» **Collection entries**
━━━━━━━━━━━━━━━━━━━━━━━━━━━━━━

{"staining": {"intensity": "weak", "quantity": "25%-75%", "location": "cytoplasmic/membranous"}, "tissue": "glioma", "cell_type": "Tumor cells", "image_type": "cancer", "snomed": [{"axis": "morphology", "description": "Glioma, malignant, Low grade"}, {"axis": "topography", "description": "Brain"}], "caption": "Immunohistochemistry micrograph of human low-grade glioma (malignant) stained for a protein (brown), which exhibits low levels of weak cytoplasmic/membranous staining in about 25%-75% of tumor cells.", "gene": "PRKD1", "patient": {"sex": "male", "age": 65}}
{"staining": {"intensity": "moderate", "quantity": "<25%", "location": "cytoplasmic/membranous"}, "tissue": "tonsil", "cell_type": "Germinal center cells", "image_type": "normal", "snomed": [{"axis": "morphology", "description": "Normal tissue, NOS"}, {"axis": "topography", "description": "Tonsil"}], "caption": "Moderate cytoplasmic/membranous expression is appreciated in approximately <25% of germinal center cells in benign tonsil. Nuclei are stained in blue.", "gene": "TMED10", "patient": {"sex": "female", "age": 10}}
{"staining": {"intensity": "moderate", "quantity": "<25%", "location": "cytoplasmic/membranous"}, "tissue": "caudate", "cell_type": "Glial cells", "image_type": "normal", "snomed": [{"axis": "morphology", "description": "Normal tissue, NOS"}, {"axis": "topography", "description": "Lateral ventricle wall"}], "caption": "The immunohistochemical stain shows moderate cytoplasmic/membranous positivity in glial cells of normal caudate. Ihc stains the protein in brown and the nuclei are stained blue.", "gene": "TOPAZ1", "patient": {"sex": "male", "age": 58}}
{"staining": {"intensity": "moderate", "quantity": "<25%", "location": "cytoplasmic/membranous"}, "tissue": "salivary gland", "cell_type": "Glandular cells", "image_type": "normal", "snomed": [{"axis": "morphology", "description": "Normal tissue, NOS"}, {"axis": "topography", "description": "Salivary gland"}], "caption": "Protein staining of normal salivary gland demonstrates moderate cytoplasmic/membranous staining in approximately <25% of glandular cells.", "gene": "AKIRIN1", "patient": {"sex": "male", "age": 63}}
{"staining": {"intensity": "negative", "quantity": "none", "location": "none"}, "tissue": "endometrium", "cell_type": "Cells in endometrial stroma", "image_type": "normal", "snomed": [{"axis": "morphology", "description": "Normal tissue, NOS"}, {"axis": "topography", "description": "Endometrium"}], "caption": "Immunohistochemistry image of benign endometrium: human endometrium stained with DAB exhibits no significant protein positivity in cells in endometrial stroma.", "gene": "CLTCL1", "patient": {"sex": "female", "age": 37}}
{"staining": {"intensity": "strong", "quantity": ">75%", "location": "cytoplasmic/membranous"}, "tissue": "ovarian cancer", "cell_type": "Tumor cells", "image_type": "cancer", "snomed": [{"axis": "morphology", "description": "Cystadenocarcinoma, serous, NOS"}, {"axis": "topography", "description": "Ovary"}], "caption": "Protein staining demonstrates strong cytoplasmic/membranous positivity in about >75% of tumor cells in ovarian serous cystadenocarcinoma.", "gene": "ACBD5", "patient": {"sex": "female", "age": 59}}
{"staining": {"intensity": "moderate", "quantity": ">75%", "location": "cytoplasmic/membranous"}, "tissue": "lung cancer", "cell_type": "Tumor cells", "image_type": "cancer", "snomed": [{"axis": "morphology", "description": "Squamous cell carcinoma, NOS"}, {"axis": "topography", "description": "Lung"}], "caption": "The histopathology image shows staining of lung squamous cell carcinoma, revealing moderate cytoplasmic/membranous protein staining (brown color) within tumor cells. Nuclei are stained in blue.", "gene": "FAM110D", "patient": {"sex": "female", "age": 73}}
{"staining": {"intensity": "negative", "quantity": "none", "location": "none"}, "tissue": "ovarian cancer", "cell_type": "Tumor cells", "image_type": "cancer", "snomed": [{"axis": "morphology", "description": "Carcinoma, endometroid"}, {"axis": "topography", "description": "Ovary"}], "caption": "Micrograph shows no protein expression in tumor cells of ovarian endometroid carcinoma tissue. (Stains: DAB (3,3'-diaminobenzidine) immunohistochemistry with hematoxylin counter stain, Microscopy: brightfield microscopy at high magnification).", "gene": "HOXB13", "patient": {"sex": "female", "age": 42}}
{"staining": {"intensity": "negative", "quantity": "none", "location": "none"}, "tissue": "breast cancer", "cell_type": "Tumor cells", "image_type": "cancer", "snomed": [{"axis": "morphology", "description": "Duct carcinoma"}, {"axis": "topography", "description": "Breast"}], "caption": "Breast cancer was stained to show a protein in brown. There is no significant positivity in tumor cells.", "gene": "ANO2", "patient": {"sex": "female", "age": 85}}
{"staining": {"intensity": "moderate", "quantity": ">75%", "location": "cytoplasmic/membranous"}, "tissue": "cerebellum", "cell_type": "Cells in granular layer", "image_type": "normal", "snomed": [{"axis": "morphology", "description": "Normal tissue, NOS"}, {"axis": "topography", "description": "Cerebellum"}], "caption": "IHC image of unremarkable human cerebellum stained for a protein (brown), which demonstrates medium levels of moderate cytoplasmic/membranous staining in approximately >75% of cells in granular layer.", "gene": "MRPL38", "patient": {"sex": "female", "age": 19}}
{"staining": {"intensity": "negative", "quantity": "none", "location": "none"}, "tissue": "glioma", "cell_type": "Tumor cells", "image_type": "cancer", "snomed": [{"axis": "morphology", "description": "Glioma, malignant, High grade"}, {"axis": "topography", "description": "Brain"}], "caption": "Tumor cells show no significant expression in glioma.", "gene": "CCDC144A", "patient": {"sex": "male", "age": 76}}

━━━━━━━━━━━━━━━━━━━━━━━━━━━━━━

» **Exercise**
Find the string "none" in the entries above. Copy each line where it occurs.

» **Response to this task**
{"staining": {"intensity": "negative", "quantity": "none", "location": "none"}, "tissue": "endometrium", "cell_type": "Cells in endometrial stroma", "image_type": "normal", "snomed": [{"axis": "morphology", "description": "Normal tissue, NOS"}, {"axis": "topography", "description": "Endometrium"}], "caption": "Immunohistochemistry image of benign endometrium: human endometrium stained with DAB exhibits no significant protein positivity in cells in endometrial stroma.", "gene": "CLTCL1", "patient": {"sex": "female", "age": 37}}
{"staining": {"intensity": "negative", "quantity": "none", "location": "none"}, "tissue": "ovarian cancer", "cell_type": "Tumor cells", "image_type": "cancer", "snomed": [{"axis": "morphology", "description": "Carcinoma, endometroid"}, {"axis": "topography", "description": "Ovary"}], "caption": "Micrograph shows no protein expression in tumor cells of ovarian endometroid carcinoma tissue. (Stains: DAB (3,3'-diaminobenzidine) immunohistochemistry with hematoxylin counter stain, Microscopy: brightfield microscopy at high magnification).", "gene": "HOXB13", "patient": {"sex": "female", "age": 42}}
{"staining": {"intensity": "negative", "quantity": "none", "location": "none"}, "tissue": "breast cancer", "cell_type": "Tumor cells", "image_type": "cancer", "snomed": [{"axis": "morphology", "description": "Duct carcinoma"}, {"axis": "topography", "description": "Breast"}], "caption": "Breast cancer was stained to show a protein in brown. There is no significant positivity in tumor cells.", "gene": "ANO2", "patient": {"sex": "female", "age": 85}}
{"staining": {"intensity": "negative", "quantity": "none", "location": "none"}, "tissue": "glioma", "cell_type": "Tumor cells", "image_type": "cancer", "snomed": [{"axis": "morphology", "description": "Glioma, malignant, High grade"}, {"axis": "topography", "description": "Brain"}], "caption": "Tumor cells show no significant expression in glioma.", "gene": "CCDC144A", "patient": {"sex": "male", "age": 76}}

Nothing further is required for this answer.